What are they if not the modern version of the Hollywood “star factories” of the 1920s and 1930s? Back then, being a movie star was a one-percent job – for the very beautiful or the very talented (both men and women). Now, anyone can be an Instagram/ YouTube/TikTok star.

Not surprising­ly, 54% of Americans aged 13 to 38 dream of being a so-called social-media influencer, according to a 2019 poll. “A whopping 23% believed that this term already fit them,” reports Harper’s. “Once the purview of heiresses like Paris Hilton and Kim Kardashian, it seems that influencin­g has become fully democratis­ed, making a Jay Gatsby out of every intrepid Jimmy Gatz.”

Or as one collab-house press officer told Swanson: “It’s the new A-list celebrity, except it’s attainable for anybody. You can be in Cleveland, Ohio, alone in your bedroom, and you can get a million followers overnight. That’s fucking crazy. That’s never been possible. Wealth, fame, status has never been more attainable for anyone in the history of the world the way it is right now.”

In a way that is quite remarkable. Anybody can be famous.

But famous for what?

Winning a Nobel physics prize? Or a Nobel literature prize? (One can only dream.) Going platinum on an album like Queen? Being Keith Haring? (Who once painted a jacket for Madonna before she was even semi-famous.) Being Usain Bolt or Wayde van Niekerk? Having a truly inspiratio­nal life story like Siya Kolisi?

Or winning a season of a local talent contest? Or an amateur chef cook-off? Or just being rich and famous and married to a Cabinet minister, with a predilecti­on for suits and self-satisfacti­on? Or just being thin and good-looking?

Perhaps because I grew up in the lacklustre 1970s and 1980s, through the final years of apartheid’s death throes, I recall how much work went into real success. Not being born a Trump and having a reality TV show. Or being born a Hilton or Kardashian in an age where flaunting your nouveau riche wealth was as publicly applauded as just being nouveau riche.

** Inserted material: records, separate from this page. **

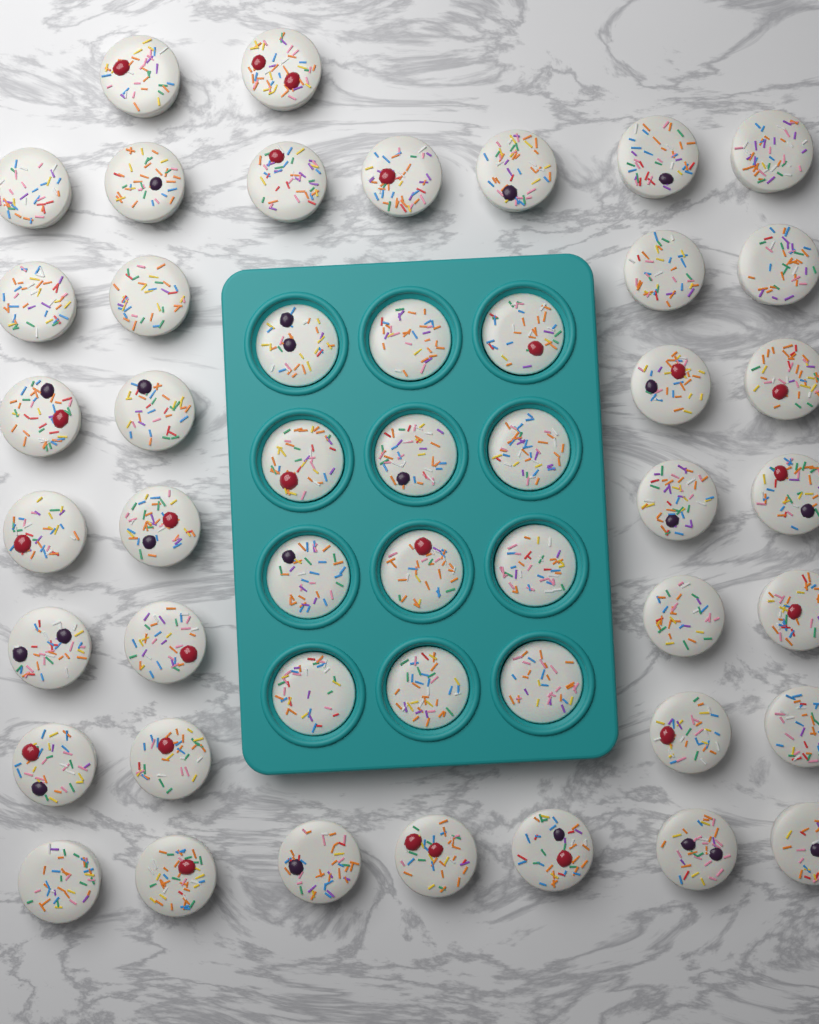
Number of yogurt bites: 48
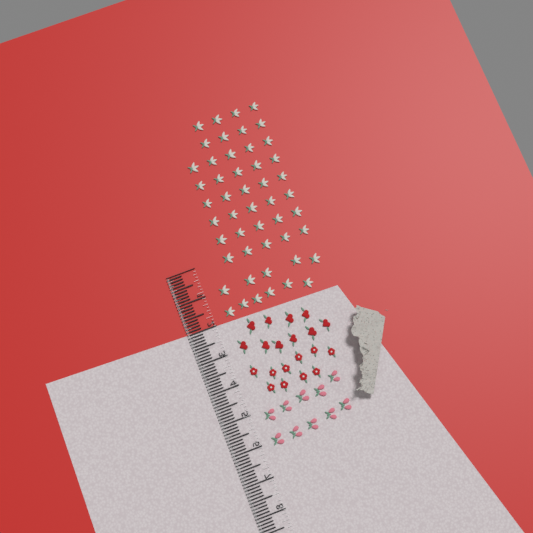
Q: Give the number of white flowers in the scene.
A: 49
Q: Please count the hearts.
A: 10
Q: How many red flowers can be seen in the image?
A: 10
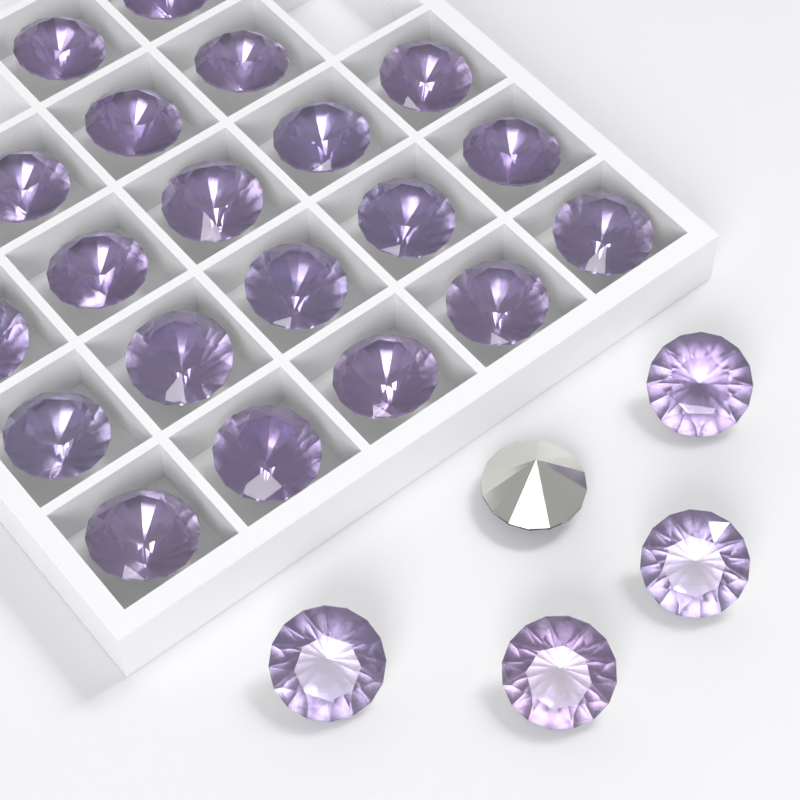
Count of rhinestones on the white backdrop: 25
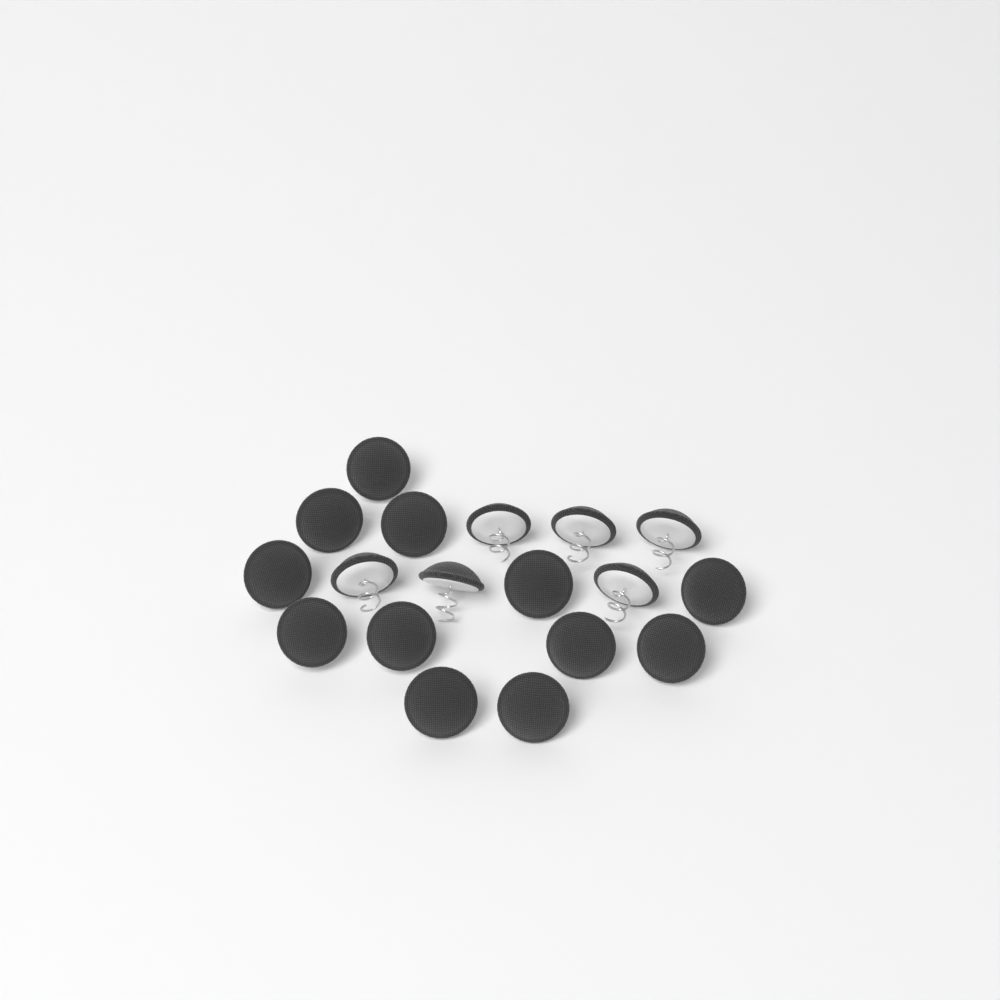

I do understand the analogy that Clubhouse CEO Amir Ben-Yohanan uses, given that I was born and live in a town built on gold mining: “It almost reminds me of the old days in the US when people got on their horses and buggies and went west for the Gold Rush. Some of them made a lot of money and some of them didn’t succeed, and it was totally unregulate­d. What dawned on me was that the social-media market is a lot like the Wild West. A lot of people are just dropping out of college and moving here [LA] literally with a bag and the hopes of becoming an influencer.”

The gold rush analogy is an unintentio­nally good one. If you struck it rich in the fertile California gold fields, it was probably as much luck as anything else.

But here on the Witwatersr­and, it took a lot more to dig out the gold, a lot more than being lucky, or being thin and good-looking in an age when social media immortalis­es anyone thin and good-looking over having actual talent.

If collab houses and so-called influencer­s are the future of celebrity and the definition of success, so help us.